Both the line with "34: (364, 284, 12.06)" and the line with "39: (151, 188, 13.99)" in the records below must appear in the output, along with every line between them, exactly and with nothing added.

#### Saved entries:
|---|
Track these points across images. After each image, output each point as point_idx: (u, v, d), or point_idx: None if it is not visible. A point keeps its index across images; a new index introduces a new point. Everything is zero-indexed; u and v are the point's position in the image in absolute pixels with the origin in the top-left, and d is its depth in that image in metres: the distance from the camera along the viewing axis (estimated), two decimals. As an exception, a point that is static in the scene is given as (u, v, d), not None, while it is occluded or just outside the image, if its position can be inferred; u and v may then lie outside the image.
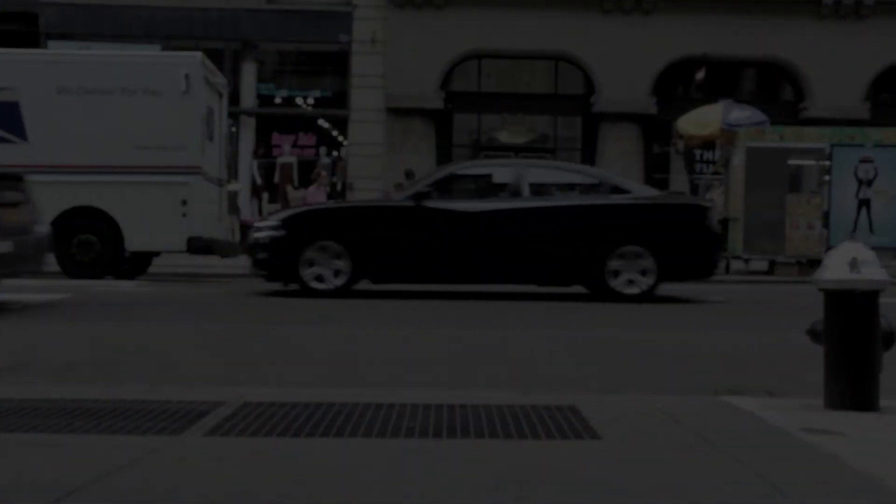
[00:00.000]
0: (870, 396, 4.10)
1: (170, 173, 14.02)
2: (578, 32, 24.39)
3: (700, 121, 19.79)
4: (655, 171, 25.73)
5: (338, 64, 25.75)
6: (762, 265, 18.71)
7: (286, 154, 25.31)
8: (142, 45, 18.07)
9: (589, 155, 25.34)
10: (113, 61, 14.77)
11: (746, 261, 18.42)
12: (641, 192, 11.99)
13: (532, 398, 4.44)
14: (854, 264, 4.05)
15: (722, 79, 25.05)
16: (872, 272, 4.07)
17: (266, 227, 11.50)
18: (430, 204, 11.22)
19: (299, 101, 26.09)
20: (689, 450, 3.43)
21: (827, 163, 17.95)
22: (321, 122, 26.59)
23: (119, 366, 5.86)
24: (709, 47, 24.40)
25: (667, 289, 11.57)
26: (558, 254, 11.22)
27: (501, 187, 11.70)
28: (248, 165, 25.02)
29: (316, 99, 26.14)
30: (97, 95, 14.21)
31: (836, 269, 4.09)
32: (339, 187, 24.76)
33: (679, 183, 25.94)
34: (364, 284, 12.06)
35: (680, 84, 25.66)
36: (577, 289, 11.70)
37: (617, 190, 11.59)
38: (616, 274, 11.06)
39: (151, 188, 13.99)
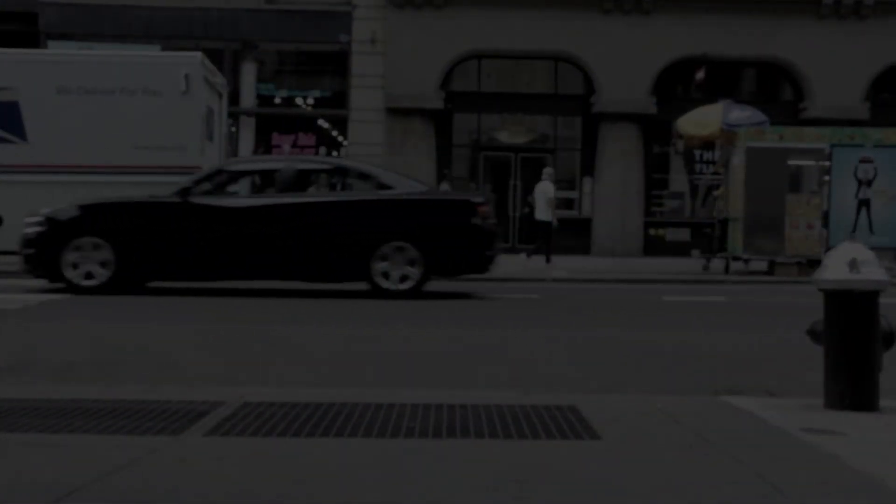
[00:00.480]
0: (870, 396, 4.10)
1: (170, 173, 14.02)
2: (578, 32, 24.37)
3: (700, 121, 19.74)
4: (655, 171, 25.74)
5: (338, 64, 25.73)
6: (762, 265, 18.68)
7: (286, 154, 25.31)
8: (142, 45, 18.12)
9: (589, 155, 25.34)
10: (113, 61, 14.80)
11: (746, 261, 18.39)
12: (408, 188, 11.70)
13: (532, 398, 4.43)
14: (854, 264, 4.05)
15: (722, 79, 25.04)
16: (872, 272, 4.07)
17: (33, 223, 11.26)
18: (196, 200, 11.11)
19: (299, 101, 26.07)
20: (689, 450, 3.43)
21: (827, 163, 17.93)
22: (321, 122, 26.58)
23: (119, 366, 5.86)
24: (709, 47, 24.39)
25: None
26: (324, 250, 11.06)
27: (270, 183, 11.62)
28: (248, 165, 25.03)
29: (316, 99, 26.12)
30: (97, 95, 14.24)
31: (836, 269, 4.09)
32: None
33: (679, 183, 25.98)
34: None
35: (680, 84, 25.64)
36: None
37: (384, 186, 11.42)
38: (383, 270, 10.97)
39: (151, 188, 13.98)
|---|
#### Completed exercise:
34: (364, 284, 12.06)
35: (680, 84, 25.66)
36: (577, 289, 11.70)
37: (617, 190, 11.59)
38: (616, 274, 11.06)
39: (151, 188, 13.99)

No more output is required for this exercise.